There is a lot of confusion around taxes in the US, especially around federal income taxes. Many taxpayers are unaware that every year around 50% of taxes goes towards warfare and increased militarism worldwide. And in the wars since 9/11 about half of those tax monies go towards private contractors.
Then there is the fear that ranks taxes right up there with death. There seems to be an outsized fear of the IRS and the perceived reach that they possess. Some of the fear could also be related to a reluctance of squarely looking at what our taxes fund and don’t fund.
A major uniting factor for war tax resisters is a willingness to witness and resist the destruction caused by US militarism as it ripples around the world. One of the great strengths of the NWTRCC network is the collective knowledge and sharing current information. NWTRCC’s website spans a wide expanse of questions and quandaries related to making informed decisions regarding where our tax money goes. And still if you can’t find it there there are counselors throughout the country to assist with your questions.
Another great resource to stay abreast of annual changes to the tax system is information provided by the Volunteer Income Tax Assistance (VITA) program. Local communities often provide training for people who are able to assist people on the low end of the economic spectrum to provide tax information.
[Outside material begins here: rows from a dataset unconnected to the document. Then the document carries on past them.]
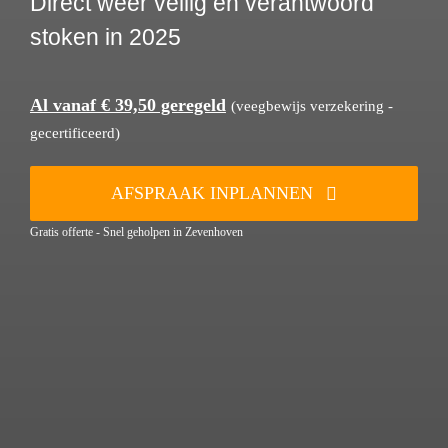
Direct weer veilig en verantwoord
stoken in 2025
Al vanaf € 39,50 geregeld
(veegbewijs verzekering -
gecertificeerd)
AFSPRAAK INPLANNEN
Gratis offerte - Snel geholpen in Zevenhoven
There is also a wealth of online resources of training videos as well as interactive websites.
The ‘Fog of War’ is said to depend upon elements of fear and confusion. Military verbiage, jargon and acronyms are meant to sanitize the business of killing. Funding the war machine requires confusion to distract taxpayers from the simple fact that most of our tax money goes to militarism; draining resources from necessary human needs.
At this time of the year, many war tax resisters are starting to plan for collective tax day actions to raise awareness of these issues. The G.I. Joe animated cartoon series in the 1980s would always end with “Now I know. And knowing is half the battle.” I wonder what the saying of the war tax resister would be?